Distract the prospect, before they can turn you away. For example, “Hello, this is Bob Jones. Does my name ring a bell with you?” This shifts the prospect’s thought process from defensive, cold-call resistance to trying to think about whether he or she has connected with you previously.

Ask permission to continue the call. One of the best ways to level the playing field and fight cold call resistance is asking permission to continue the call, whether the prospect remembers you or not. By saying, “I wasn’t sure if you would remember me, but could I mention something else, and we can then see if we have anything to talk about?” you create an environment in which it is ok for the prospect to say no. Many times, prospects agree to continue the call.

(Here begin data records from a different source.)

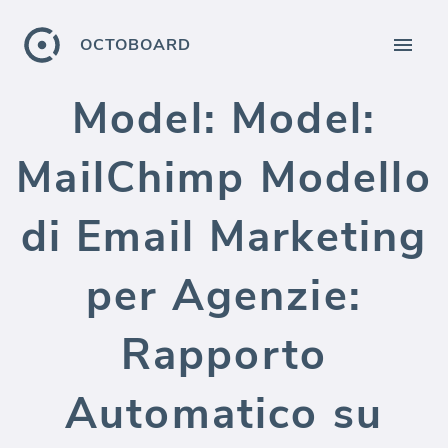
OCTOBOARD
Model: Model:
MailChimp Modello
di Email Marketing
per Agenzie:
Rapporto
Automatico su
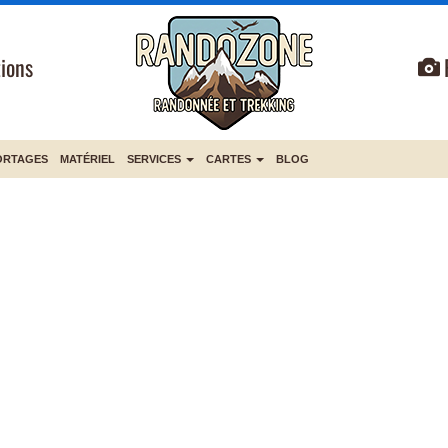
ions
ORTAGES
MATÉRIEL
SERVICES
CARTES
BLOG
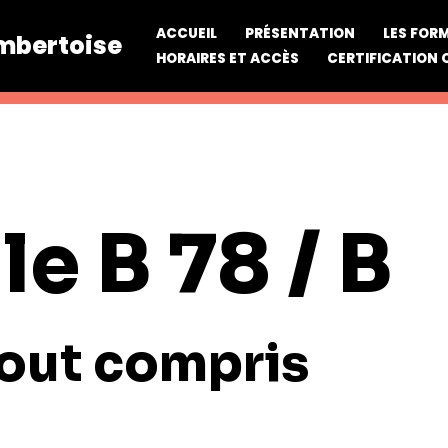
ACCUEIL
PRÉSENTATION
LES FOR
ambertoise
HORAIRES ET ACCÈS
CERTIFICATION 
le B 78 / B
 tout compris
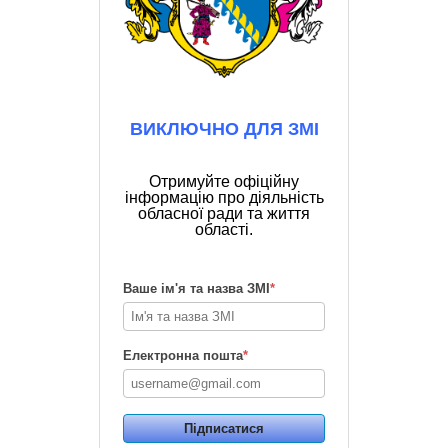
ВИКЛЮЧНО ДЛЯ ЗМІ
Отримуйте офіційну
інформацію про діяльність
обласної ради та життя
області.
Ваше ім'я та назва ЗМІ
*
Електронна пошта
*
Підписатися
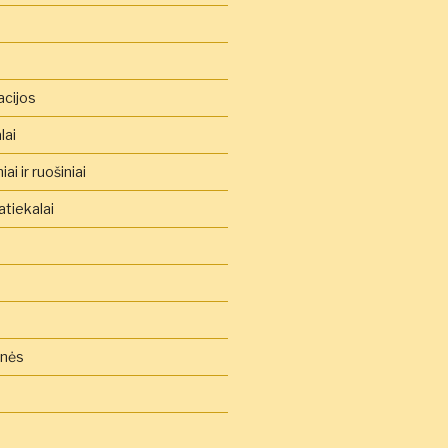
acijos
lai
ai ir ruošiniai
tiekalai
inės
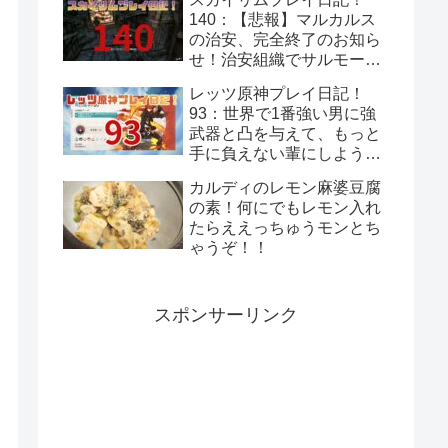
と岩礁の邂逅！
140：【悲報】マルカルス
の治安、完全終了のお知ら
せ！治安組織でサルモール
が1番マシってことあるん
レッツ原神プレイ日記！
だ～
93：世界で1番強い男に強
武器と凸を与えて、もっと
手に負えない輩にしよう！
モンド集録祈願『暁風の
カルディのレモン麻婆豆腐
詩』！
の素！何にでもレモン入れ
たらええっちゅうモンとち
ゃうぞ！！
スポンサーリンク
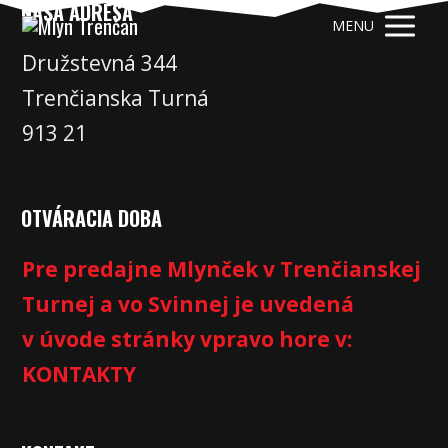
NAŠA ADRESA
MENU
Družstevná 344
Trenčianska Turná
913 21
OTVÁRACIA DOBA
Pre predajne Mlynček v Trenčianskej
Turnej a vo Svinnej je uvedená
v úvode stránky vpravo hore v:
KONTAKTY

Insert your 30-scond commercial. A cold call should not be all about your product, but a quick introduction helps the prospect understand the reason you are calling and peaks interest before more time is dedicated to forming a business relationship. An example of a 30 second commercial would be: “My company is Peak Performance Management, and we help companies like yours solve sales problems and uncover opportunities with their sales efforts.” Then add the different types of problems or opportunities you uncover for other companies.

Ask to be invited in.  Asking to be invited to a meeting further helps to reduce a prospect’s defensiveness. By asking questions like: “Do situations like this affect your sales and revenues? If they do, why not set up a date and time when we can meet to talk about this further?” the prospect can realize they need your product or service, rather than trying to force an appointment.

Ask if the prospect will have any reason for canceling the meeting. Handling any rejection or reasons to cancel an appointment allow the level of interest to be discussed, and save you from spending time in dead end appointments. The best way to confirm the prospect is interested is asking, “I have us scheduled to meet at your office on (date and time). Will anything come up to prevent you from meeting with me then?”

If the prospect answers yes, ask questions to help resolve the conflict. If the answer is no, reconfirm the meeting and end the call.

By following this method for cold calls, your sales team can begin to set more appointments and increase the likelihood those appointments will lead to a sale.